▶ WHAT TO WORK ON:
Reproduce the lines of the items from the very first one through the line containing "Két Bạc Ngân Hàng BEMC K70E", both ends included.

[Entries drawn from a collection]
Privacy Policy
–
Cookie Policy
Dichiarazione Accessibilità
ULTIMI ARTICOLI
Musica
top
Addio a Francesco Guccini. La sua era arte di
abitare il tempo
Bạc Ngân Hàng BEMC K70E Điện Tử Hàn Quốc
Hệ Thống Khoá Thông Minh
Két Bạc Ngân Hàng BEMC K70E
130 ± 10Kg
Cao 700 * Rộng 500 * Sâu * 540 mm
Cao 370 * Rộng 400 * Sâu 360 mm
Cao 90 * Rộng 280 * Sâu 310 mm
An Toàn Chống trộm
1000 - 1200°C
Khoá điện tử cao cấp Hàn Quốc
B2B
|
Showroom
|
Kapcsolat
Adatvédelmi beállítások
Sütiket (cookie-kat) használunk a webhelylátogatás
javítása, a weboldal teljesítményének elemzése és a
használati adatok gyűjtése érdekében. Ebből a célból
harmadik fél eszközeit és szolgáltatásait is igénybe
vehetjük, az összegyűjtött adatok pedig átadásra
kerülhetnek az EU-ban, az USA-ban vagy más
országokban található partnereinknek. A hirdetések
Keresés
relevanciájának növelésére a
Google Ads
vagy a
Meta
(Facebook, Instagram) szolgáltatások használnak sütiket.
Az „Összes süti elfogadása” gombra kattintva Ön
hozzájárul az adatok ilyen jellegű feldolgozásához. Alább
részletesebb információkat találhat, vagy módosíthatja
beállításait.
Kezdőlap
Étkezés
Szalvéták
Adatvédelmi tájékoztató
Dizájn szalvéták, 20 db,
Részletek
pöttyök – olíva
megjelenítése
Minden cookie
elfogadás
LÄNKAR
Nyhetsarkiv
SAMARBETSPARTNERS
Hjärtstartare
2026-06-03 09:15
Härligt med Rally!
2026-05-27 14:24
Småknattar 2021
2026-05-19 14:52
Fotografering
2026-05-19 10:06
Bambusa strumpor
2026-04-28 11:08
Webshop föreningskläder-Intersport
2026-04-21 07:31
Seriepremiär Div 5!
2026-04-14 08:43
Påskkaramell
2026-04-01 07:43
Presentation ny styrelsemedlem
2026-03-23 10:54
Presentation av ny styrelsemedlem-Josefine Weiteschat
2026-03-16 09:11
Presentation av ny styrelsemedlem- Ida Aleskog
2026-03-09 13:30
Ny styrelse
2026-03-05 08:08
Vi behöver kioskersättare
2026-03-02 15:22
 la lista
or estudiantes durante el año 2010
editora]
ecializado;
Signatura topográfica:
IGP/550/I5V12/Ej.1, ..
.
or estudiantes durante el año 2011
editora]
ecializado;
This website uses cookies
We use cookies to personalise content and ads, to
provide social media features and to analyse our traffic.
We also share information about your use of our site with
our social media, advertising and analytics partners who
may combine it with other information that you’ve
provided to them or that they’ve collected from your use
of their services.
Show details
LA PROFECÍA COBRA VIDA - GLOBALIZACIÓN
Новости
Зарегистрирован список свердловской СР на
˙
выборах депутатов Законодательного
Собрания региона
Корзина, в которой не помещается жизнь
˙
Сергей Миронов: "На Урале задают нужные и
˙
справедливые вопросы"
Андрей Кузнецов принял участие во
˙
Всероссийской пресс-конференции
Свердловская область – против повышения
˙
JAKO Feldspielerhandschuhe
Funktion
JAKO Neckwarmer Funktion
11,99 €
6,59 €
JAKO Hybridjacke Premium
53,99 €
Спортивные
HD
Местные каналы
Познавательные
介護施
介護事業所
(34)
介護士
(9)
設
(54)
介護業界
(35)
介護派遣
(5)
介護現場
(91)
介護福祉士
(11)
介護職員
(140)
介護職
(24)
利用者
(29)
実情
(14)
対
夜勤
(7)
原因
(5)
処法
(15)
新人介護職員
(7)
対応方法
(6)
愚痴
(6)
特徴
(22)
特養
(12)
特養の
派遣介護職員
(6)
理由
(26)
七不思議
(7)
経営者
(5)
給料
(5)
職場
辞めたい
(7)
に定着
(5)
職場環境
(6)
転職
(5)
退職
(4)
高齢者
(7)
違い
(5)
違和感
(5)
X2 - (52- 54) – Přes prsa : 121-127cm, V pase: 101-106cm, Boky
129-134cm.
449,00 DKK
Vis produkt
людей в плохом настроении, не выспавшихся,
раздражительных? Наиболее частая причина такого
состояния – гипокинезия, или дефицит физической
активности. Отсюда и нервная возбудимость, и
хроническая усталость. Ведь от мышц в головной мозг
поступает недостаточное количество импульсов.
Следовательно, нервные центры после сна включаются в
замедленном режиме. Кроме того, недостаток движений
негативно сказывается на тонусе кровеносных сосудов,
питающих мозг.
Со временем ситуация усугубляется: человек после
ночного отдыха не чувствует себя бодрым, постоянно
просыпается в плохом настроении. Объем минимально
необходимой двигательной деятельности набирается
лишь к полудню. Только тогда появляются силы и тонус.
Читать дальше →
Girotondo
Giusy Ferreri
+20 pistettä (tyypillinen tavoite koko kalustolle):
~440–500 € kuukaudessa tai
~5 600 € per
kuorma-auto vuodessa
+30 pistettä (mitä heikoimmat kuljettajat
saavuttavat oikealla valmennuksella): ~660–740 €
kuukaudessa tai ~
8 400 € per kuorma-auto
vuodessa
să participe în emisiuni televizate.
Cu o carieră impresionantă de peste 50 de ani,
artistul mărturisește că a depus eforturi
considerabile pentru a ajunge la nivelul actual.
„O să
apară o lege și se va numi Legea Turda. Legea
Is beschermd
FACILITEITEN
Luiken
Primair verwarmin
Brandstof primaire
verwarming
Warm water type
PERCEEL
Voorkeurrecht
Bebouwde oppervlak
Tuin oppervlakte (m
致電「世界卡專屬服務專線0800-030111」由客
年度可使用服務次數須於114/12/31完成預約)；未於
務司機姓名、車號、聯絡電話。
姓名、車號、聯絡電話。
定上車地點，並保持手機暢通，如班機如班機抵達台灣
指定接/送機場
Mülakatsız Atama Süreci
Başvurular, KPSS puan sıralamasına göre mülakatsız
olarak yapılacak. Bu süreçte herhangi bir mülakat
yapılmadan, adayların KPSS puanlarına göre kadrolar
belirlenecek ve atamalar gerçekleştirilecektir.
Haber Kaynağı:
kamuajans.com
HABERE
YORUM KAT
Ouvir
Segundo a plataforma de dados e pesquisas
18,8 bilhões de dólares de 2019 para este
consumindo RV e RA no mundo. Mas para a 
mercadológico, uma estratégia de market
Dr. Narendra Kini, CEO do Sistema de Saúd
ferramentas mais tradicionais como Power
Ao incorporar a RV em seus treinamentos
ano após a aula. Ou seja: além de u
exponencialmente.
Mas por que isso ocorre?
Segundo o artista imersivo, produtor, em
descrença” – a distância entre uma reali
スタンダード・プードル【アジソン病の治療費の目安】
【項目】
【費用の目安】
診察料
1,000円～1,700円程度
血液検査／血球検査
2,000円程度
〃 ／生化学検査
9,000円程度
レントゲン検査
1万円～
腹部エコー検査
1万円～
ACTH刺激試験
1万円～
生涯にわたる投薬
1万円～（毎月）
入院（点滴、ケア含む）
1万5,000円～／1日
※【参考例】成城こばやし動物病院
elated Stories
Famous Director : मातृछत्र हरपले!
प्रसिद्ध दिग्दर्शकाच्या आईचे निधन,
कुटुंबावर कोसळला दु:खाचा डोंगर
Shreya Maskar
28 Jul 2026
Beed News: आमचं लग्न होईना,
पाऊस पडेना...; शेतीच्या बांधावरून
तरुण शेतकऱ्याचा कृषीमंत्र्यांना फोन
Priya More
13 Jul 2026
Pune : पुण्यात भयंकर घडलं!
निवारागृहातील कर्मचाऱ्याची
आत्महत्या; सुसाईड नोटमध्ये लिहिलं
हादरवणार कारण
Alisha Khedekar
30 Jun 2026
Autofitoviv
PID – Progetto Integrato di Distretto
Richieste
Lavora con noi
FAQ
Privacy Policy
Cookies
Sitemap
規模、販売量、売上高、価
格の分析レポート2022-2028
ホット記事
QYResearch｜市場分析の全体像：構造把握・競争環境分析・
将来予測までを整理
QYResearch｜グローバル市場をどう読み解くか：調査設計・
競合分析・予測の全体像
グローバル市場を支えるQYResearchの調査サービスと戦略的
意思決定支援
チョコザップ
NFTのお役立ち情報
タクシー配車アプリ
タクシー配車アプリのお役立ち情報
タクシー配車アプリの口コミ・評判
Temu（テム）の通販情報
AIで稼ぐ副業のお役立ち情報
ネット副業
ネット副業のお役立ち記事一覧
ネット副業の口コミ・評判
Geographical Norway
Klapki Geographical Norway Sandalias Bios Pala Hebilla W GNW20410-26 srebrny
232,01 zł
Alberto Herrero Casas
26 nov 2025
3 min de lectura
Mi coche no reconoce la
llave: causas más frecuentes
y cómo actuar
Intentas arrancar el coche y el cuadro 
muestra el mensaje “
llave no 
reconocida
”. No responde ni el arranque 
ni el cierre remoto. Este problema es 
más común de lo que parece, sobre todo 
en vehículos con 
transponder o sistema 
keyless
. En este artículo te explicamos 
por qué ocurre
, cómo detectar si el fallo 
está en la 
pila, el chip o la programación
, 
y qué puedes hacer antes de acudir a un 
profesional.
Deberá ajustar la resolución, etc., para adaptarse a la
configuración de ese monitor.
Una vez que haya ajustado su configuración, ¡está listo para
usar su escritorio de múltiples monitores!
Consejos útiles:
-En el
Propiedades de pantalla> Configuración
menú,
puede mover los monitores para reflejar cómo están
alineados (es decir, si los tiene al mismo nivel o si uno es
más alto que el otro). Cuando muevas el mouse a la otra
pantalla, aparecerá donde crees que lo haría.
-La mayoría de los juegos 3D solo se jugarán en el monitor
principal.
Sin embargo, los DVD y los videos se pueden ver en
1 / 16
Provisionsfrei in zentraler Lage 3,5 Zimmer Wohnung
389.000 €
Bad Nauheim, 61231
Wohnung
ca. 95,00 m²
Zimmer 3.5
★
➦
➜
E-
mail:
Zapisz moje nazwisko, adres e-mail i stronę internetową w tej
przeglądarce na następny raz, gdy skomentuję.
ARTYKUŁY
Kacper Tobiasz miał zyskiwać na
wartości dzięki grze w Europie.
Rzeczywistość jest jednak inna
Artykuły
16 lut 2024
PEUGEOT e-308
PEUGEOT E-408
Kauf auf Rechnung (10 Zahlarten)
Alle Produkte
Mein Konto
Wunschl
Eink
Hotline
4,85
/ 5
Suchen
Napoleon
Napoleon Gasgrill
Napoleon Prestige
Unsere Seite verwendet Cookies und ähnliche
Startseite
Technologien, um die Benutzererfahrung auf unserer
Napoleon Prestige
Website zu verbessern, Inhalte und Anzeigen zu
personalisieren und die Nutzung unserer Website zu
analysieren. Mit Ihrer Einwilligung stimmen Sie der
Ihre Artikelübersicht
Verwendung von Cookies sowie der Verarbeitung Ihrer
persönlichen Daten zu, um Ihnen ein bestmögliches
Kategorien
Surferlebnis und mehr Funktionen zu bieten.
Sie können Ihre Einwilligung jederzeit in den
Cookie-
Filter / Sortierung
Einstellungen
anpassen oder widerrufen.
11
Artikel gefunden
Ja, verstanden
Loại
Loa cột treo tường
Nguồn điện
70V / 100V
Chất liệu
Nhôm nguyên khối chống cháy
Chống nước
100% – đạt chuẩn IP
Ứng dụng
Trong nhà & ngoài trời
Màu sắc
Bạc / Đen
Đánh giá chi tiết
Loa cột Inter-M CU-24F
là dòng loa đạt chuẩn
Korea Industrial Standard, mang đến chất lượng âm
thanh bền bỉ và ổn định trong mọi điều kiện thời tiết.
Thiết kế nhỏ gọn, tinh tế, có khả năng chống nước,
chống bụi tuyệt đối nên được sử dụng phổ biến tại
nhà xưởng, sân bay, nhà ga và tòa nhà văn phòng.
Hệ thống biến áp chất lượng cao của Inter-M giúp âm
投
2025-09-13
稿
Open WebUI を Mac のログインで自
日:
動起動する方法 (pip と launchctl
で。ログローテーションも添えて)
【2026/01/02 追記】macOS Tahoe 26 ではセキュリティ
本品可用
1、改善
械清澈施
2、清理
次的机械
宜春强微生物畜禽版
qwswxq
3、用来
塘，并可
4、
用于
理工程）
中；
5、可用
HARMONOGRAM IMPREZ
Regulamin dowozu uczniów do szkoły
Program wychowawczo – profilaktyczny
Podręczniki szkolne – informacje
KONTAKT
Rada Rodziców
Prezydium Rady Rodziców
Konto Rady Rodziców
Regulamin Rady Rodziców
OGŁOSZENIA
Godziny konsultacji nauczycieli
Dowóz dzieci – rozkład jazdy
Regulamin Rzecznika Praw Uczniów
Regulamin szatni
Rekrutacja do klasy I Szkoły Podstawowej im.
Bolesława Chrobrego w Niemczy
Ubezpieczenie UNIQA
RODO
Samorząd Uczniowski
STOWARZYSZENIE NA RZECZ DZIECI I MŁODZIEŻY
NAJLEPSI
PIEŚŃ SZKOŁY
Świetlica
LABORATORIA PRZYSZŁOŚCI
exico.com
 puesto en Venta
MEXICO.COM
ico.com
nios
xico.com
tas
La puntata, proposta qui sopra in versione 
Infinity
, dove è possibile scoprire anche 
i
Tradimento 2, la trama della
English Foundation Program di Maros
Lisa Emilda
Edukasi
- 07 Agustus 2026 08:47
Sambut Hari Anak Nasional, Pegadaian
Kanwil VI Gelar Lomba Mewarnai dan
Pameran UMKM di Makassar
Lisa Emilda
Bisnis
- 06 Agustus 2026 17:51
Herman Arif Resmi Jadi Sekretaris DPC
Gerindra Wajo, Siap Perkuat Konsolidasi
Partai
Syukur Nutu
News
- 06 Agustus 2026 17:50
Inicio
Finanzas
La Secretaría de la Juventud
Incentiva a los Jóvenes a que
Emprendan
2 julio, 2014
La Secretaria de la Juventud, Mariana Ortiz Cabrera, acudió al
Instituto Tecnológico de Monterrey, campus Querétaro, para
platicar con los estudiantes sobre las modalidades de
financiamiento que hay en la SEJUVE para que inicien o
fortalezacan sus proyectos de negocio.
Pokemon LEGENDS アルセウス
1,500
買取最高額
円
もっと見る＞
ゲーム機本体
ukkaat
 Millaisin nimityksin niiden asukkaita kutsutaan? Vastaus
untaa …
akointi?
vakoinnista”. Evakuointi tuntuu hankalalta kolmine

▶ TASK RESPONSE:
Privacy Policy
–
Cookie Policy
Dichiarazione Accessibilità
ULTIMI ARTICOLI
Musica
top
Addio a Francesco Guccini. La sua era arte di
abitare il tempo
Bạc Ngân Hàng BEMC K70E Điện Tử Hàn Quốc
Hệ Thống Khoá Thông Minh
Két Bạc Ngân Hàng BEMC K70E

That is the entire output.